One of the first major signings of NXT’s black and gold era was KENTA, a decorated NOAH Pro Wrestling star who influenced CM Punk and Bryan Danielson’s movesets and put on some amazing matches with the latter. His accomplishments and signature were showcased onscreen by NXT, but when he finally made his debut, “Hideo Itami” was plagued with ill-timed injuries and otherwise felt like an afterthought when he did. was there to fight. His only major accomplishments in WWE were being a springboard for Finn Balor’s debut and establishing that the parking lot at Full Sail University was the most dangerous place in the world.

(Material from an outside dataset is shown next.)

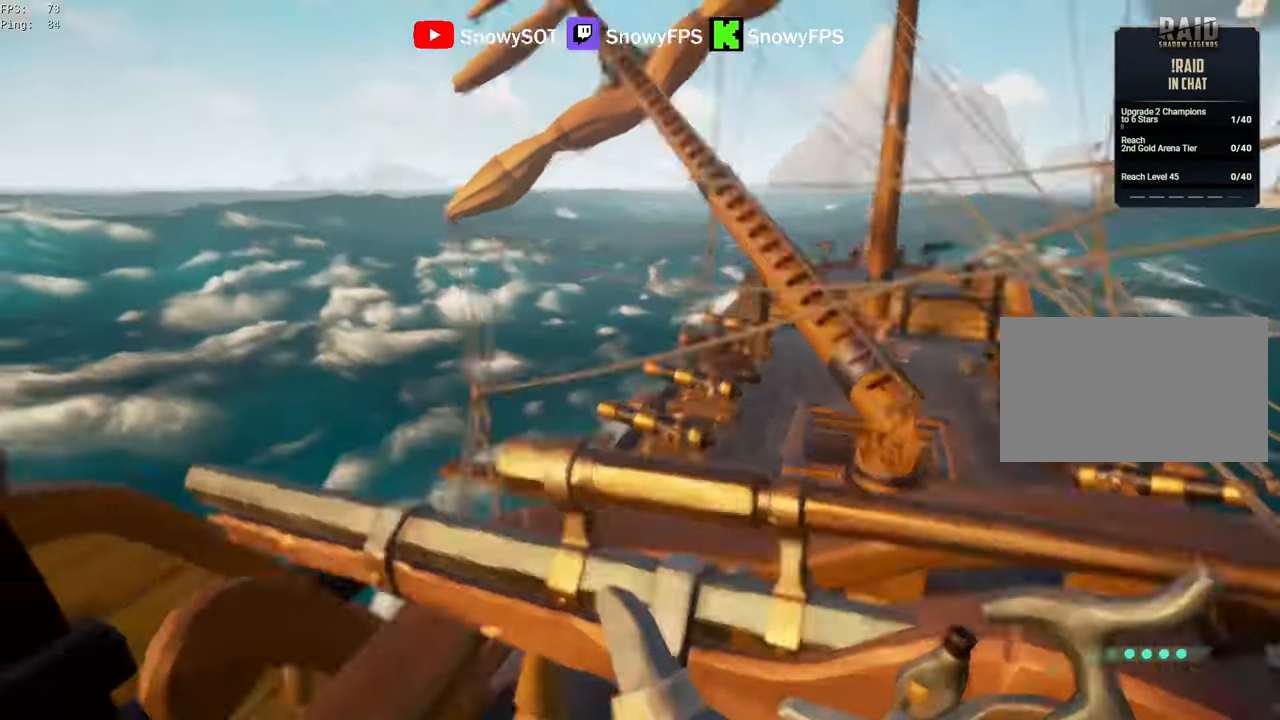
{"keys": [], "mouse": [], "mouse_move": "still", "events": [[33, "space", "up"], [33, "w", "down"], [83, "mouse_right", "up"], [183, "a", "up"], [183, "mouse_right", "down"], [233, "d", "down"], [233, "mouse_right", "up"], [367, "d", "up"], [367, "w", "up"]]}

A former Tag Team Specialist with his brother Rick, Scott Steiner embarked on a singles career in the late 1990s, changing his look and reaching the main event title scene at WCW, becoming a champion in the world. He had previously worked for WWE, but this Scott Steiner’s signing to WWE in 2002 was somewhat promising.
Sadly, Steiner’s run with the company was sadly sad, mainly due to his feud with Triple H. Their fights together have come under much criticism, including their Rumble Royal 2003 effort, which became one of the worst matches in the history of the series.

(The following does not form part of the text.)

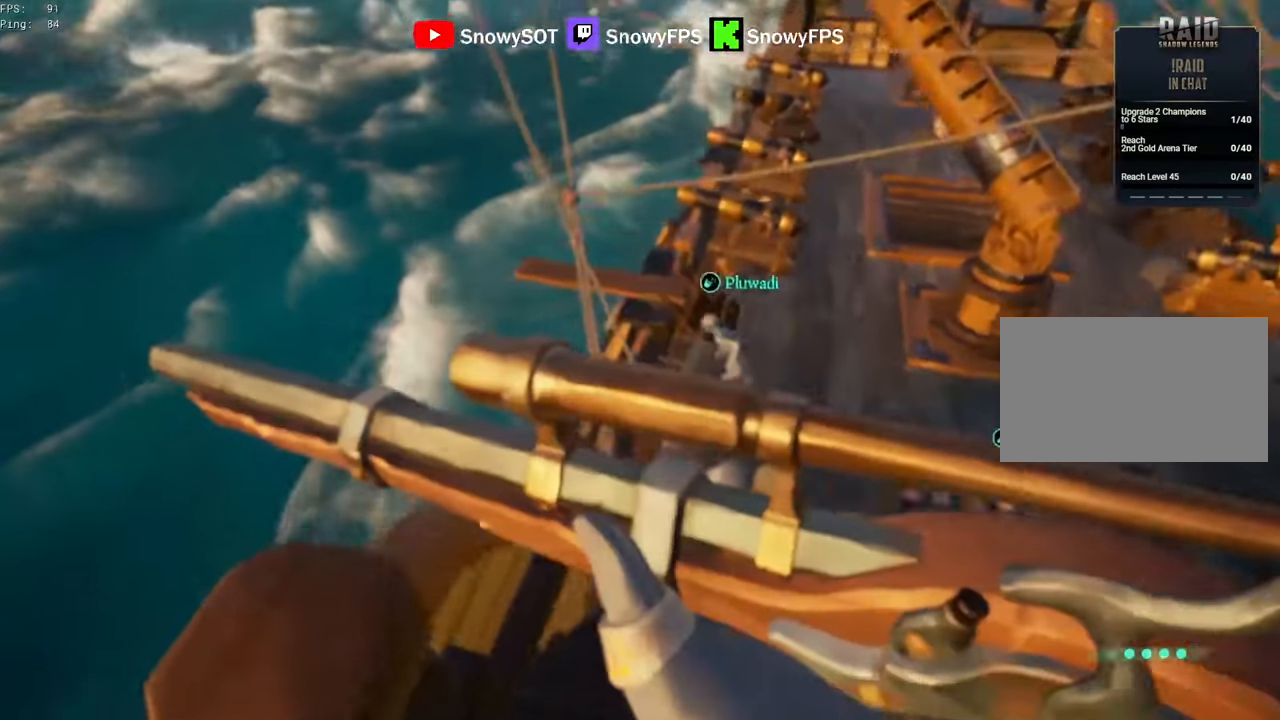
{"keys": ["s"], "mouse": [], "mouse_move": "still", "events": [[283, "space", "down"], [433, "s", "down"], [433, "space", "up"]]}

In the wake of Rey Mysterio’s signing to WWE, Ultimo Dragon joined the company in 2003 as a big score, as the former J-Crown champion had an awesome style that fused lucha libre and Japanese styles, and was a veteran who formed a group of future stars at his Toryumon school. Sadly, he never gained popularity in WWE, showing himself to be undervalued and underused while performing on minor shows like Speed. In the end, his greatest achievement in WWE was tripping over his cape at WrestleMania XX.
When Austin Aries signed to WWE in 2016, he was already a well-established Impact Wrestling star, winning the world title and proving to be a great heel. While his NXT run was solid but short, Aries’ size saw him relegated to the cruiserweight division, making appearances on 205 live. He would challenge Neville for the Cruiserweight title, but fail several times. He was quickly released from the company in 2017.
Hailed as a pioneer in women’s MMA, Ronda Rousey’s interest in professional wrestling meant her signing to WWE was a huge moment that made headlines, and he got off to a good start with his well-received debut at WrestleMania 34. The fact that she became the Raw Women’s Champion was a foregone conclusion, but coincided with the heel turn that made Becky Lynch a sensation with fans as WWE strove to make Rousey as cool as possible, becoming completely Roman Reigns with crushed promos and the like. Lynch would pin Rousey in the main event of WrestlingMania 35, and the former UFC Women’s Bantamweight Champion has disappeared from WWE, she’s unlikely to be seen in the square circle again.
Ronda Rousey only spent a full year wrestling for WWE, but it was full of interesting stories behind the scenes.